Secondo le prime indiscrezioni trapelate dalle consultazioni che il Presidente del Consiglio incaricato Mario Draghi sta tenendo in queste ore con i partiti emerge che uno degli aspetti su cui intervenire nel settore dell’istruzione potrebbe essere il prolungamento del calendario scolastico. Dovrebbe essere una misura eccezionale, per fronteggiare l’emergenza covid, ma resta il timore che come al solito si pensi di intervenire sulla quantità più che sulla qualità della scuola.

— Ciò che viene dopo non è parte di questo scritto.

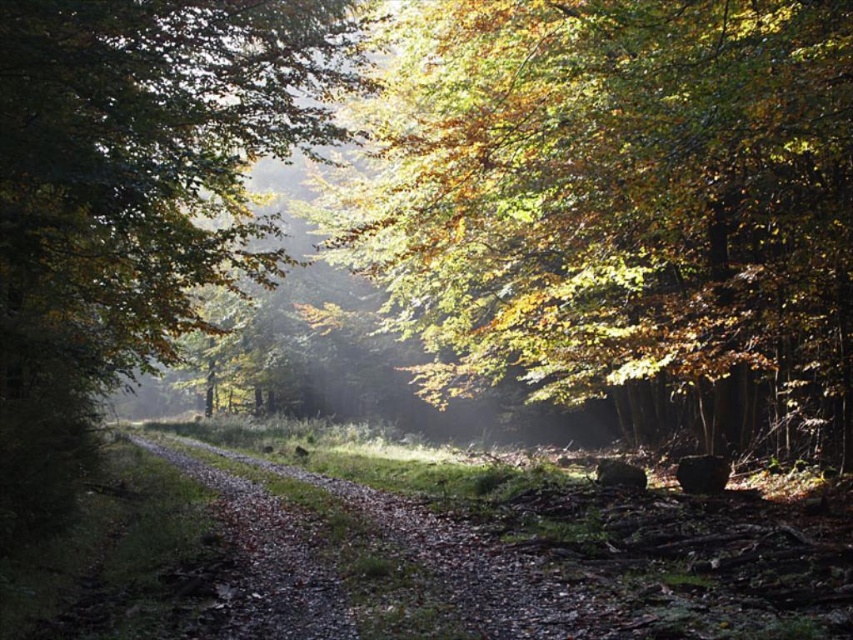
Question: Which point appears closest to the camera in this image?

Choices:
 (A) (183, 218)
 (B) (686, 60)

Answer: (B)

Question: Among these objects, which one is farthest from the camera?

Choices:
 (A) green leafy tree at center
 (B) golden leafy tree at center

Answer: (B)

Question: In this image, where is golden leafy tree at center located relative to green leafy tree at center?

Choices:
 (A) below
 (B) above

Answer: (A)

Question: Can you confirm if golden leafy tree at center is positioned to the left of green leafy tree at center?

Choices:
 (A) yes
 (B) no

Answer: (B)

Question: Does golden leafy tree at center have a lesser width compared to green leafy tree at center?

Choices:
 (A) yes
 (B) no

Answer: (B)

Question: Which object appears farthest from the camera in this image?

Choices:
 (A) golden leafy tree at center
 (B) green leafy tree at center

Answer: (A)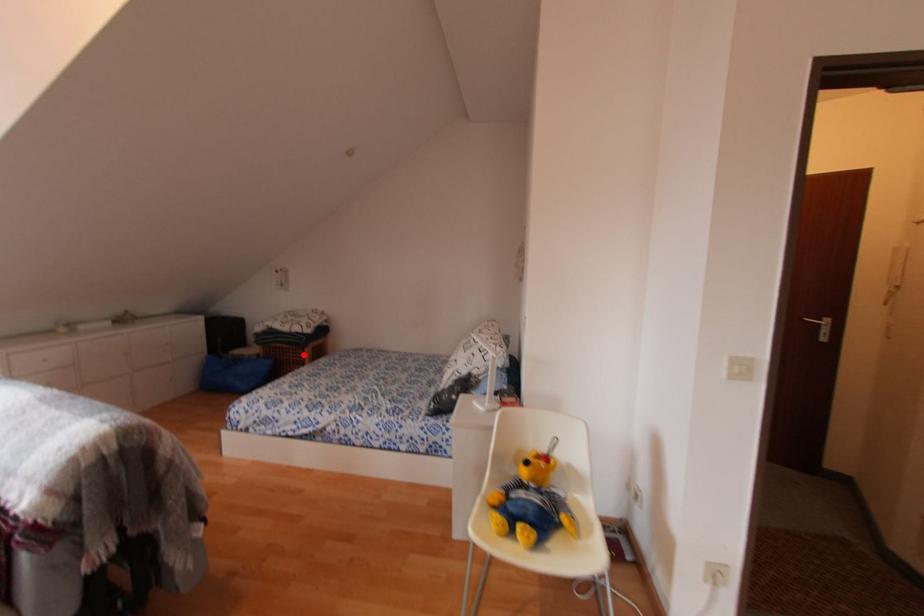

Prima di aggiungere altro è doveroso ribadire alcune cose. Ad esempio che durante la pandemia la didattica si è comunque svolta in presenza, in particolare nella scuola dell’infanzia, nella primaria, nella secondaria di primo grado e per gli studenti con bisogni educativi speciali, cioè nei casi in cui la dimensione relazionale è essenziale. Laddove ciò non è stato possibile, nelle scuole superiori, la DAD che per tanto tempo è stata invocata come l’inevitabile futuro di una scuola immobile da secoli sembra ora essere diventata la causa di tutti i mali. Certamente per gli insegnanti che l’hanno utilizzata non è stata un futile gioco o un’interruzione dell’attività didattica, né dovrebbe esserlo stata per gli studenti delle scuole superiori. Come dire che dopo un anno e mezzo trascorso fra le mura di casa ora non mettetevi in testa di andare al mare o in vacanza a incentivare il turismo. Tutti a scuola nella calura estiva, magari in corrispondenza con gli scrutini o durante gli esami, a recuperare l’unica cosa che in realtà non è mai mancata.
Tornando alle modifiche al calendario scolastico, sembra di capire che per porre rimedio a ciò che è venuto meno dal punto di vista educativo a causa della pandemia la soluzione sia quella di parcheggiare gli studenti fisicamente a scuola, magari con un anno scolastico quantitativamente “rinforzato” a scapito del periodo delle vacanze estive.
Per fare questo basterebbe far restare gli insegnanti a scuola il più a lungo possibile, visto che in fondo, come si dice sovente, pare che lavorino solo 18 ore a settimana, metà del tempo rispetto a chi sta per 36 ore dietro una scrivania.
Di fronte ad uno scenario del genere il pensiero non può non andare a nazioni come la Finlandia, dove gli studenti vanno a scuola quattro giorni a settimana e alcune volte hanno due ore di lezione al giorno eppure raggiungono i migliori risultati a livello mondiale, anche perché sono seguiti da insegnanti il cui ruolo all’interno della società è riconosciuto e apprezzato.
Molto più facile però intervenire sulla quantità piuttosto che intervenire organicamente sul reclutamento, sulla formazione e la progressione di carriera del personale docente. Rivedere il reclutamento significherebbe selezionare insegnanti meritevoli di tale nome, attirandoli per mezzo di retribuzioni in linea con quelle degli altri Paesi europei, che li valorizzerebbero, ne eleverebbero lo status e la considerazione sociale. Il fatto è che valorizzare, ad esempio aprendo alla progressione e alla creazione di posizioni intermedie tra l’insegnante iniziale e il dirigente scolastico, implicherebbe un riconoscimento concreto. Valorizzare la professione insegnante, dare cioè ad essa il giusto valore, prima di tutto economico, risulterebbe in contrasto con scelte politiche che per decenni hanno preferito rimpinguare i bilanci di altri comparti lasciando all’istruzione le briciole.
Il rischio è che qui da noi, come sempre, si scelga di intervenire sulla quantità più che sulla qualità. Non possiamo permettere che succeda anche questa volta.